(Your assignment): Lines from the line with "hfov_deg: 53.1" to the line with "focal_mm: 4.25" in the entries below, and only those, must be output exactly, with both ends included.

Lens and sensor metadata:

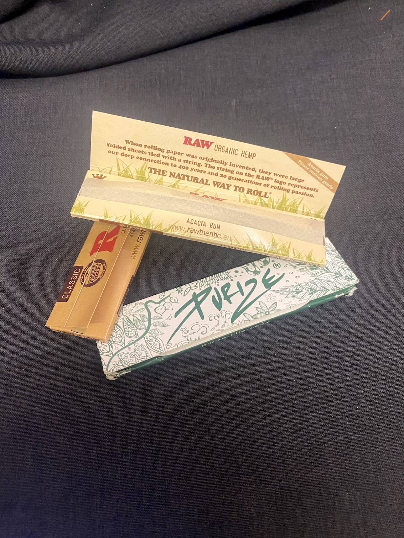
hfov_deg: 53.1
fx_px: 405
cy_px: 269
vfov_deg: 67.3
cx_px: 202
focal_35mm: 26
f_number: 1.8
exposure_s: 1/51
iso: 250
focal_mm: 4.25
---
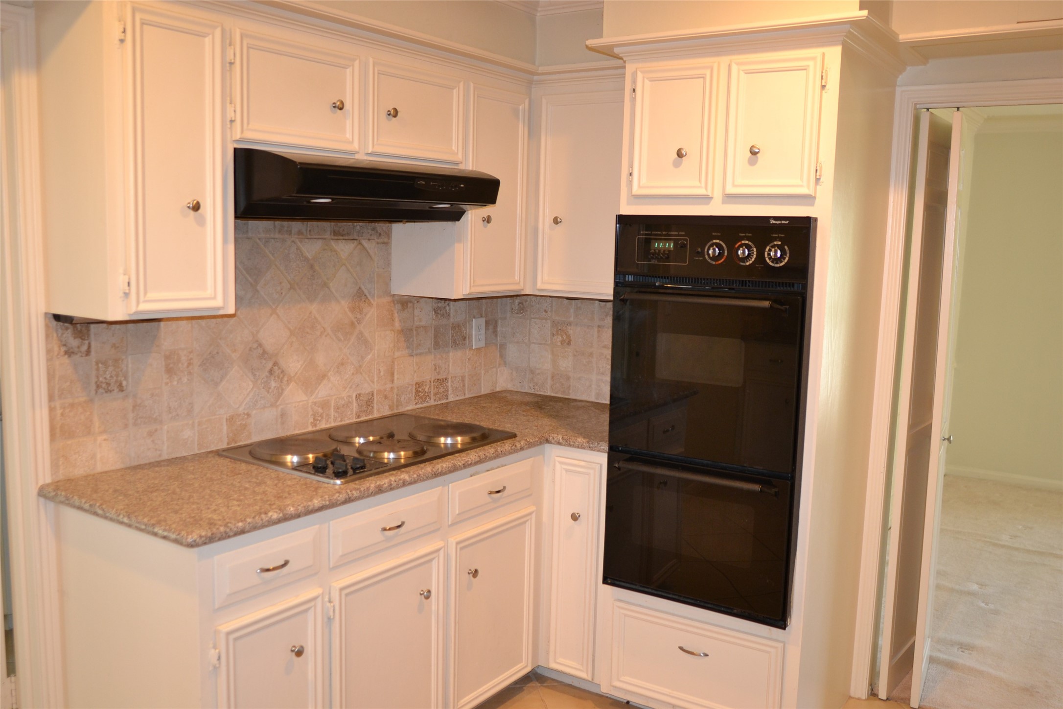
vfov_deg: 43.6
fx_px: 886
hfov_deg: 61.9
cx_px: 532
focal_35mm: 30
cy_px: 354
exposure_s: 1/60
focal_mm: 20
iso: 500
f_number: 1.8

(Solution):
hfov_deg: 53.1
fx_px: 405
cy_px: 269
vfov_deg: 67.3
cx_px: 202
focal_35mm: 26
f_number: 1.8
exposure_s: 1/51
iso: 250
focal_mm: 4.25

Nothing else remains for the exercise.